── Supplied data

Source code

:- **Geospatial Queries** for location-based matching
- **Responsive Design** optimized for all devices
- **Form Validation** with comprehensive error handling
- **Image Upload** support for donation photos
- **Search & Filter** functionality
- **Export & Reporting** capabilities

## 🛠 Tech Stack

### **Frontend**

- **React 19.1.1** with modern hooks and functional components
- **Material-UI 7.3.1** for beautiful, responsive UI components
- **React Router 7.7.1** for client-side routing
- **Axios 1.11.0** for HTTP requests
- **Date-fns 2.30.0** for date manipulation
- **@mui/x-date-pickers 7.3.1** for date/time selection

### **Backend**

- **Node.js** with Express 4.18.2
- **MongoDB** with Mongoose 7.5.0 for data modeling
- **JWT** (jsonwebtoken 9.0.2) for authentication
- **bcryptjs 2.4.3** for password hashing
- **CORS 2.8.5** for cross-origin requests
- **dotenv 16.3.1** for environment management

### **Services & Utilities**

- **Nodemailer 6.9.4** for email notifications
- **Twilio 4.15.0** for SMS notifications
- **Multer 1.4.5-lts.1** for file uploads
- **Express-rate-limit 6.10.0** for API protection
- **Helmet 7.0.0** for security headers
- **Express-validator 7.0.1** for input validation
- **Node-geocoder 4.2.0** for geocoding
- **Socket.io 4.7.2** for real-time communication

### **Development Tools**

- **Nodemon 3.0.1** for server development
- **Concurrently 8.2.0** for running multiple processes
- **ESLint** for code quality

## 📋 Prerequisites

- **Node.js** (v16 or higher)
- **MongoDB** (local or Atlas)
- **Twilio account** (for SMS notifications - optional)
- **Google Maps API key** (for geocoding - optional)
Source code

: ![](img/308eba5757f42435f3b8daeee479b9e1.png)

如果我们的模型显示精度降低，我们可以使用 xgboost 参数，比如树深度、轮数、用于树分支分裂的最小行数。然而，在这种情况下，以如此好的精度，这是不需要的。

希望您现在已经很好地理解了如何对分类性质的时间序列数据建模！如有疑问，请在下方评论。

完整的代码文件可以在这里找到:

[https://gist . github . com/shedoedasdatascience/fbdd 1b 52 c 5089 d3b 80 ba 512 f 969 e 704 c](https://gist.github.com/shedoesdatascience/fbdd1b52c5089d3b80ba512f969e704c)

────
── Supplied data

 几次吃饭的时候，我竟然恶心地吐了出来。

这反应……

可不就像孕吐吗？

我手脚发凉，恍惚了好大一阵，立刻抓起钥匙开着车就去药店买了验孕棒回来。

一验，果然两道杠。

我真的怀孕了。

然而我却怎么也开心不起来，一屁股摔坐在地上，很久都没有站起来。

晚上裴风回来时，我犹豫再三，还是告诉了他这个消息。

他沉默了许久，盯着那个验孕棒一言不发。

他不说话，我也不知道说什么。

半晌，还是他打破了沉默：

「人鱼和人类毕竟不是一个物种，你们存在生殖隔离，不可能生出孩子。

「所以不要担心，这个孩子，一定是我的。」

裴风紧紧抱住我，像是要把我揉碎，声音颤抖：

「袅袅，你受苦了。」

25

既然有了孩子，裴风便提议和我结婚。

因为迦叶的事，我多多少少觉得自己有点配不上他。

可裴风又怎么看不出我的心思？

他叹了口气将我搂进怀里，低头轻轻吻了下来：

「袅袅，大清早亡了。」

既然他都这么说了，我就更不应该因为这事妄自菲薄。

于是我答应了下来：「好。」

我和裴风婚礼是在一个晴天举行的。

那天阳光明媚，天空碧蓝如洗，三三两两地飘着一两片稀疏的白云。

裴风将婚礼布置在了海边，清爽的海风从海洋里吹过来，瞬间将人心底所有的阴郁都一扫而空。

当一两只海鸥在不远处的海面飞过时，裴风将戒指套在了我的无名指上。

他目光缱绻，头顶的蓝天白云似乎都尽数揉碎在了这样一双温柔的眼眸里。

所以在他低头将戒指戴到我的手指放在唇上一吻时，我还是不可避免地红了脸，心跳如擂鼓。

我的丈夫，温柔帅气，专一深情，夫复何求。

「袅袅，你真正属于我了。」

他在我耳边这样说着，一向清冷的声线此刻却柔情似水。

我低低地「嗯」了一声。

────

### Directive
Reproduce only the lines from the one containing "- **Nodemailer 6.9.4**" through the one containing "### **Development Tools**", inclusive, substituting "alerts" for "notifications" and leaving everything else unchanged.

### Answer to this task
- **Nodemailer 6.9.4** for email alerts
- **Twilio 4.15.0** for SMS alerts
- **Multer 1.4.5-lts.1** for file uploads
- **Express-rate-limit 6.10.0** for API protection
- **Helmet 7.0.0** for security headers
- **Express-validator 7.0.1** for input validation
- **Node-geocoder 4.2.0** for geocoding
- **Socket.io 4.7.2** for real-time communication

### **Development Tools**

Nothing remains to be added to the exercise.